┌──
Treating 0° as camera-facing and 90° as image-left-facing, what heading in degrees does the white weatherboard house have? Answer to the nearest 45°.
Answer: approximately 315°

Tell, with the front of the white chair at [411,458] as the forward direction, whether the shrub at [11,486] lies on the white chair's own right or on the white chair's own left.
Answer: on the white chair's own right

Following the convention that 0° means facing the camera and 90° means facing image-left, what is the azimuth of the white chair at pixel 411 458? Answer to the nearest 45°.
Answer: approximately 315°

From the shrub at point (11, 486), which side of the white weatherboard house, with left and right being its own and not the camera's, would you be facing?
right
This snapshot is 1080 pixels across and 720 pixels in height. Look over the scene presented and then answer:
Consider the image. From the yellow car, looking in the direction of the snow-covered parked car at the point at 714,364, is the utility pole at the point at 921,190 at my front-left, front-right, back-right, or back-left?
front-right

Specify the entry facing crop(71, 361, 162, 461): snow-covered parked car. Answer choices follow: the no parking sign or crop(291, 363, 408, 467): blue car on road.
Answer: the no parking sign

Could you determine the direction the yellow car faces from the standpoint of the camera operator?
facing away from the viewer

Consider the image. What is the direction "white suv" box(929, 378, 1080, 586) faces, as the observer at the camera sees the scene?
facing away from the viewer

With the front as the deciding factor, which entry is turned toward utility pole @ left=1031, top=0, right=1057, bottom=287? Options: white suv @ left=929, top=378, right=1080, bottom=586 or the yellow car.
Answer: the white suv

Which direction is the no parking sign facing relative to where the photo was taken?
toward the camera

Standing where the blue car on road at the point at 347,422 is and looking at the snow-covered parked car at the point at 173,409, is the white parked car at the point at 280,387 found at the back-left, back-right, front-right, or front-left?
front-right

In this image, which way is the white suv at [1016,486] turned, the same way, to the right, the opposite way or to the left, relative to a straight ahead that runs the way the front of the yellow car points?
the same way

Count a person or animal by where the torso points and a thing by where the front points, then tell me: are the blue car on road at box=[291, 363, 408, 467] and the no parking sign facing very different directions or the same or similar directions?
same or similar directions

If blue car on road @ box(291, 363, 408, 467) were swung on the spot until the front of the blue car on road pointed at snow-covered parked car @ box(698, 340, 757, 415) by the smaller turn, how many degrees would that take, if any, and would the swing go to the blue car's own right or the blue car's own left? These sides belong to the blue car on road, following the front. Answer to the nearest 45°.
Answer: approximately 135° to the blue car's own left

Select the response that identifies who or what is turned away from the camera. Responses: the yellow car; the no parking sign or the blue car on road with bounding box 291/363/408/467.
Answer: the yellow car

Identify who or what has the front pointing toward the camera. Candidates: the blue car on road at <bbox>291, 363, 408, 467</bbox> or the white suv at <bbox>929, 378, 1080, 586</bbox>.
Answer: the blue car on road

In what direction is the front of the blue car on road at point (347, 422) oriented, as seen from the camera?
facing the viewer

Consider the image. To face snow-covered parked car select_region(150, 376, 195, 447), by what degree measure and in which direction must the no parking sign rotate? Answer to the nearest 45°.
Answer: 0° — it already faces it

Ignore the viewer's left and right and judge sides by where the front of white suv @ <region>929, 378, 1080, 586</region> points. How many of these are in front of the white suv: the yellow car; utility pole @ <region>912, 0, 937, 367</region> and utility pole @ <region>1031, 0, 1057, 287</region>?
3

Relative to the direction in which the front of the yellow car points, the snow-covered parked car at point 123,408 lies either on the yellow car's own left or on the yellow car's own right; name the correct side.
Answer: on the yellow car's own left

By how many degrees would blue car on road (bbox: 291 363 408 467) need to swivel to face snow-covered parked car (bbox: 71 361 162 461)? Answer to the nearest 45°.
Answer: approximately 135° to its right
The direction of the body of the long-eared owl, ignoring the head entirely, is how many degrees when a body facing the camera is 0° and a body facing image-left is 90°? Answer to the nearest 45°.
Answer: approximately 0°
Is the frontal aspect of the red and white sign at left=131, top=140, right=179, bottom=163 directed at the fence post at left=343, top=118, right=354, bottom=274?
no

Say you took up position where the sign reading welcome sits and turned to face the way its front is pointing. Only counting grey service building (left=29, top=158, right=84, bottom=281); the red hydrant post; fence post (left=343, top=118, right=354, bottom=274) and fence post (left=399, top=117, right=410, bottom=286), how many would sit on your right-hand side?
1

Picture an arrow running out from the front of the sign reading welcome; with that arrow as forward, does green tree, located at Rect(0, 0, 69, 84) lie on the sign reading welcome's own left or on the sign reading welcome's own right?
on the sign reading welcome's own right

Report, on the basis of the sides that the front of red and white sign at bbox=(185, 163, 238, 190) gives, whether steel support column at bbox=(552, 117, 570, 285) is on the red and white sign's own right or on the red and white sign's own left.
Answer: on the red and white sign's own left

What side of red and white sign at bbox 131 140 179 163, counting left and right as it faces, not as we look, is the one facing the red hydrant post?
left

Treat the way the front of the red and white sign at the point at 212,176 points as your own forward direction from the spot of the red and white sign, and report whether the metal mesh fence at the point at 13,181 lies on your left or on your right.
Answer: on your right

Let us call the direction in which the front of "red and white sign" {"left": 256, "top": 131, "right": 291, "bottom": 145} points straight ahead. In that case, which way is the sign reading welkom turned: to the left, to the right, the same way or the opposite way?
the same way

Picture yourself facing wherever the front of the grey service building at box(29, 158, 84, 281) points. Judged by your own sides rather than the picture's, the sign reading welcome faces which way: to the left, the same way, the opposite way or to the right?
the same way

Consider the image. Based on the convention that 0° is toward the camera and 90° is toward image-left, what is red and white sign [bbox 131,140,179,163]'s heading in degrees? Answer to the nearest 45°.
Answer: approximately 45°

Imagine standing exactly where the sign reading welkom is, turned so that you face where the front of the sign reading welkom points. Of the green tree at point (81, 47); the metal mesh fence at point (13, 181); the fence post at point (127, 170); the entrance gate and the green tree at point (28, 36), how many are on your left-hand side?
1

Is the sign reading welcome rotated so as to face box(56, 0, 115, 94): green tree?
└──
▶ Exercise: Update the material from its start through the line containing "Answer: the white suv", replacing "snow-covered parked car" with "snowy parked car" and leaving everything else unchanged. Return only those lines.

▶ Exercise answer:
Treating 0° as camera-facing and 90° as image-left-facing, what heading in degrees does the white weatherboard house have? Answer to the nearest 45°.
Answer: approximately 315°

Tell, with the front of the white chair at [411,458] as the forward direction, whether the shrub at [11,486] lies on the white chair's own right or on the white chair's own left.
Answer: on the white chair's own right

Following the convention that 0° means facing the camera and 90° means facing image-left, what is the azimuth of the white chair at pixel 411 458? Answer to the nearest 45°.
Answer: approximately 315°

From the shrub at point (11, 486), which side of the white weatherboard house, with left and right being its own and not the camera's, would you be facing?
right
This snapshot is 1080 pixels across and 720 pixels in height. Look over the scene presented and then answer:
Consider the image. From the yellow car, looking in the direction of the snowy parked car at the point at 714,364, is the utility pole at the point at 921,190 at my front-left, front-right, back-right, or back-left?
front-right

Specify the entry facing crop(71, 361, 162, 461): snowy parked car. Answer choices follow: the no parking sign or crop(291, 363, 408, 467): blue car on road.
Answer: the no parking sign

Could you determine the direction the yellow car faces from the standpoint of the camera operator?
facing away from the viewer

Consider the image. What is the direction "white suv" box(929, 378, 1080, 586) faces, as the observer at the camera sees the scene?
facing away from the viewer

With the front as the deciding factor, which entry is turned toward utility pole @ left=1031, top=0, right=1057, bottom=287? Options: white suv @ left=929, top=378, right=1080, bottom=586 or the yellow car.
Answer: the white suv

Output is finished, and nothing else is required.